Things went askew in Poland first. Gomulka came to power, and though insistently a Communist, played so skillfully on the Polish national unrest that he was able to outwit and to outface Khrushchev himself (see below). Gomulka's success was just the spark the Hungarians needed.

Scurrying to the new "prepared positions," the Communists sacked Party Leader Gero and brought in Nagy as Premier, but not in time.
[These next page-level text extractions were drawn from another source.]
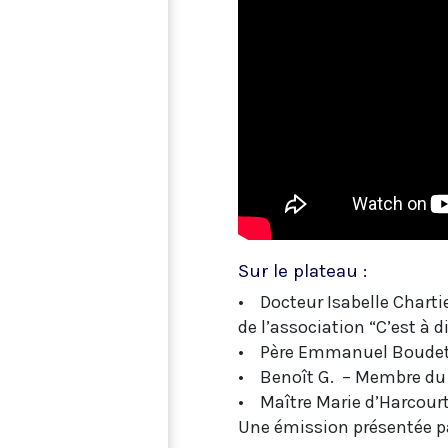
Sur le plateau :
• Docteur Isabelle Charti
de l’association “C’est à d
• Père Emmanuel Boudet – 
• Benoît G. – Membre du co
• Maître Marie d’Harcourt
Une émission présentée pa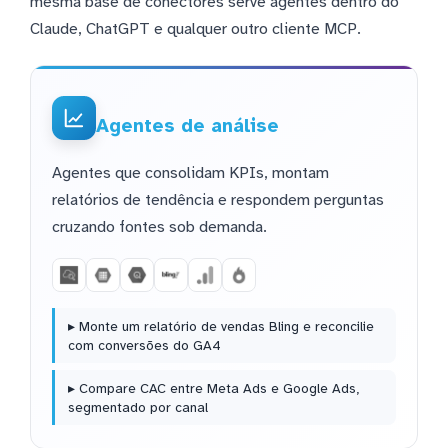
mesma base de conectores serve agentes dentro do
Claude, ChatGPT e qualquer outro cliente MCP.
Agentes de análise
Agentes que consolidam KPIs, montam
relatórios de tendência e respondem perguntas
cruzando fontes sob demanda.
▸ Monte um relatório de vendas Bling e reconcilie
com conversões do GA4
▸ Compare CAC entre Meta Ads e Google Ads,
segmentado por canal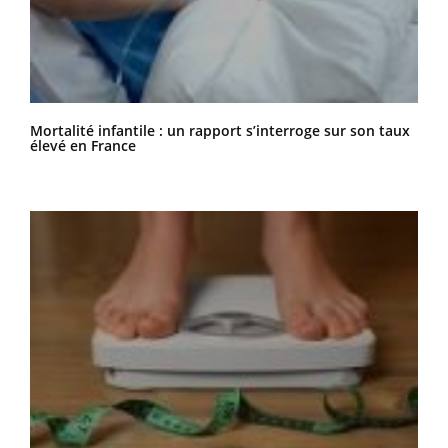
Mortalité infantile : un rapport s’interroge sur son taux
élevé en France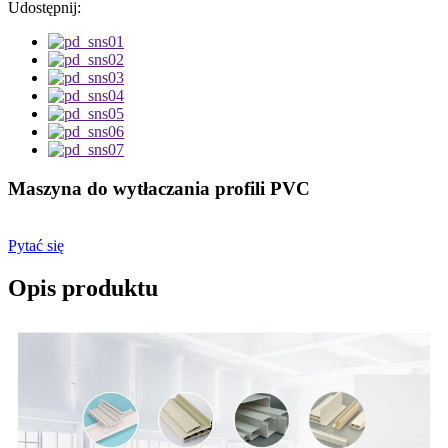
Udostępnij:
Maszyna do wytłaczania profili PVC
Pytać się
Opis produktu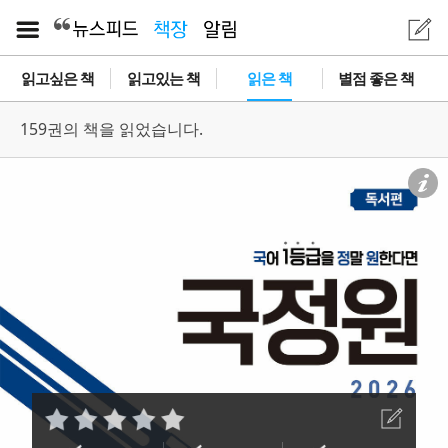
읽고싶은 책
읽고있는 책
읽은 책
별점 좋은 책
159권의 책을 읽었습니다.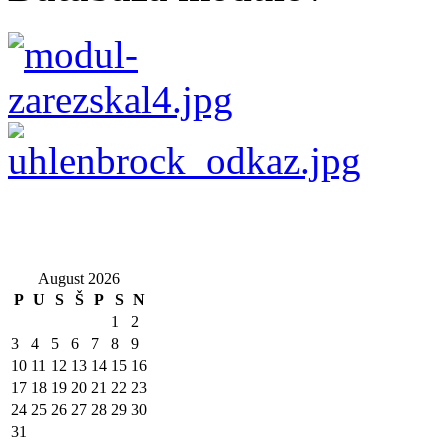
August 2026
P
U
S
Š
P
S
N
1
2
3
4
5
6
7
8
9
10
11
12
13
14
15
16
17
18
19
20
21
22
23
24
25
26
27
28
29
30
31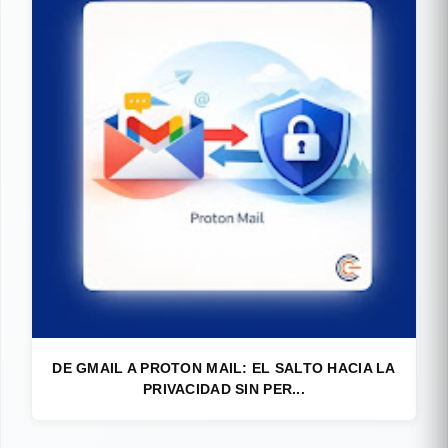
DE GMAIL A PROTON MAIL: EL SALTO HACIA LA
PRIVACIDAD SIN PER...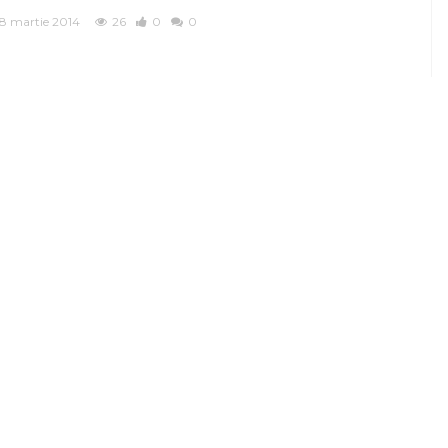
8 martie 2014
26
0
0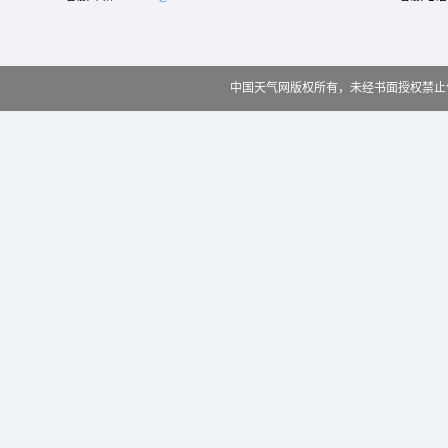
中国天气网版权所有，未经书面授权禁止使用 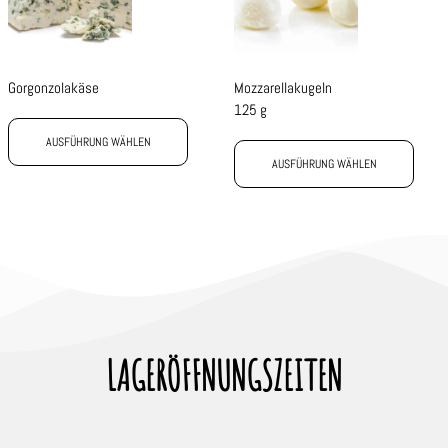
Gorgonzolakäse
Mozzarellakugeln
125 g
AUSFÜHRUNG WÄHLEN
AUSFÜHRUNG WÄHLEN
LAGERÖFFNUNGSZEITEN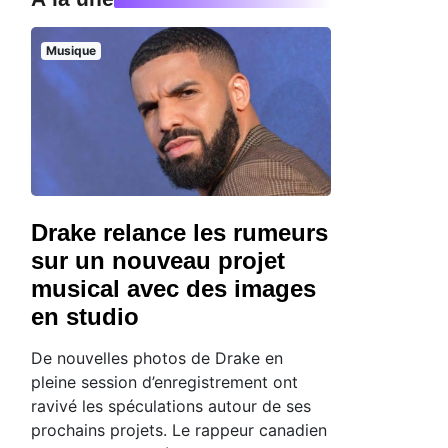
Musique
Drake relance les rumeurs
sur un nouveau projet
musical avec des images
en studio
De nouvelles photos de Drake en
pleine session d’enregistrement ont
ravivé les spéculations autour de ses
prochains projets. Le rappeur canadien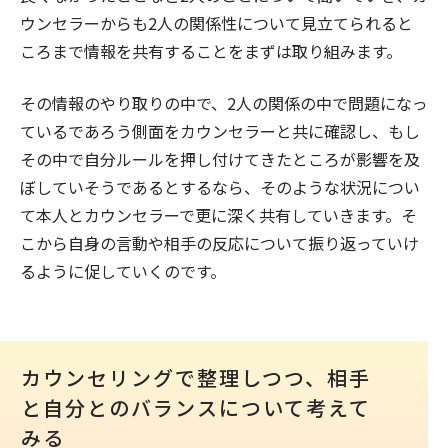
ウンセラーからも2人の関係性について見立てられると
ころまで情報を共有することをまずは取り組みます。
その情報のやり取りの中で、2人の関係の中で問題になっ
ているであろう側面をカウンセラーと共に確認し、もし
その中で自分ルールを押し付けてきたところが影響を及
ぼしていそうであるとするなら、そのような状況につい
て本人とカウンセラーで更に深く共有していきます。そ
こから自身の言動や相手の反応について振り返っていけ
るように促していくのです。
カウンセリングで整理しつつ、相手
と自分とのバランスについて考えて
みる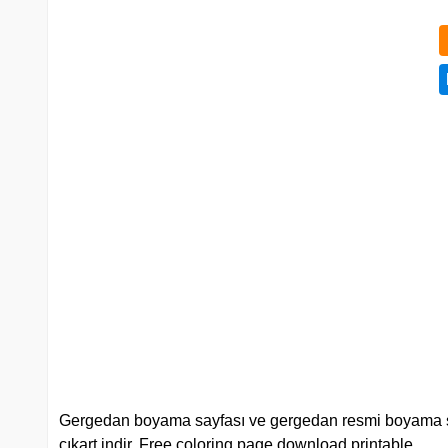
Gergedan boyama sayfası ve gergedan resmi boyama sayfala
çıkart indir. Free coloring page download printable.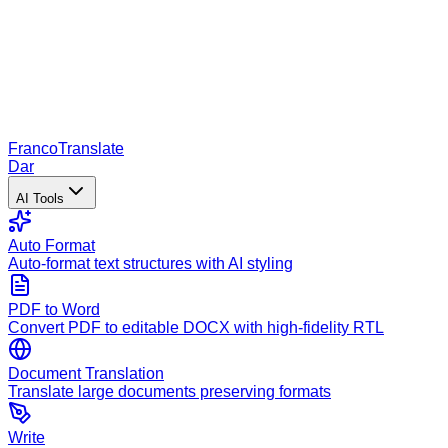
Franco
Translate
Dar
AI Tools
Auto Format
Auto-format text structures with AI styling
PDF to Word
Convert PDF to editable DOCX with high-fidelity RTL
Document Translation
Translate large documents preserving formats
Write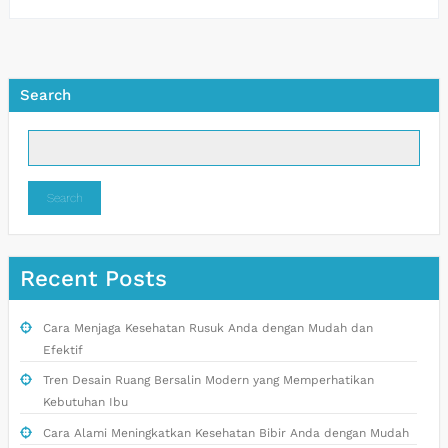
Search
Search
Recent Posts
Cara Menjaga Kesehatan Rusuk Anda dengan Mudah dan
Efektif
Tren Desain Ruang Bersalin Modern yang Memperhatikan
Kebutuhan Ibu
Cara Alami Meningkatkan Kesehatan Bibir Anda dengan Mudah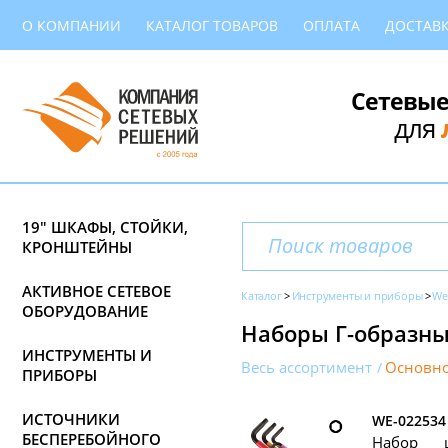
О КОМПАНИИ
КАТАЛОГ ТОВАРОВ
ОПЛАТА
ДОСТАВ
Сетевые
для
19" ШКАФЫ, СТОЙКИ,
КРОНШТЕЙНЫ
АКТИВНОЕ СЕТЕВОЕ
Каталог
Инструменты и приборы
We
ОБОРУДОВАНИЕ
Наборы Г-образн
ИНСТРУМЕНТЫ И
Весь ассортимент
Основно
ПРИБОРЫ
ИСТОЧНИКИ
WE-022534
БЕСПЕРЕБОЙНОГО
Набор 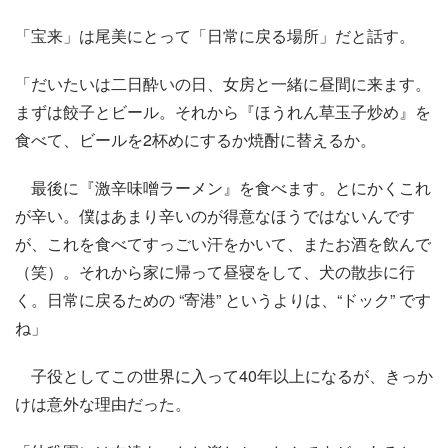
「宝来」は尾美にとって「日常に戻る場所」だと話す。
「だいたいは二日酔いの日、女房と一緒に昼間に来ます。
まずは餃子とビール。それから『ほうれん草玉子炒め』を
食べて、ビールを2杯めにするか焼酎に替えるか。
最後に『激辛味噌ラーメン』を食べます。とにかくこれ
が辛い。僕はあまり辛いのが得意なほうではないんです
が、これを食べてすっごい汗をかいて、またお酒を飲んで
（笑）。それから家に帰って昼寝をして、犬の散歩に行
く。日常に戻るための “寄港” というよりは、“ドック” です
ね」
子役としてこの世界に入って40年以上になるが、きっか
けは意外な理由だった。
The explosion in Hungary, and the mass hatred it exposed, were enough to scare Communists everywhere: not only the Muscovites but Poland's Gomulka, and Tito, whose nation borders on Hungary and has a minority of half a million Hungarians. Tito's distaste for the revolution in Hungary surprised those who fail to recognize that the disagreement among Communists is over which "road to socialism" to take, not whether to travel there. The Titos and the Gomulkas believe, in fact, that their Communism is purer and surer than the Kremlin's. To them Khrushchev & Co. are crude bunglers. But open rebellion is something to link them all in mutual alarm.

The score of men who rule Russia, and their outriders and satraps, now had a perilous decision to make. Should they continue to appease the satellites, move cautiously ahead with more concessions and hope to achieve the "national Communism" they were prepared to accept? Or should they renounce the liberalization policy (and throw out its discredited advocate, Khrushchev), return to the iron ways of Stalin, crush opposition ruthlessly, and wait for a new generation to grow?

The harsh course has superficial plausibility but grave disadvantages. It not only invites a blood bath in Eastern Europe but requires a return to one-man dictatorship in Russia, for it takes a Stalin to impose Stalinism. To go forward with liberalization risks the gradual dismemberment of the satellite empire. But in the end, the sins, fallacies and weaknesses of Soviet Communism may compel the Russians to take that risk, in order to save what they can.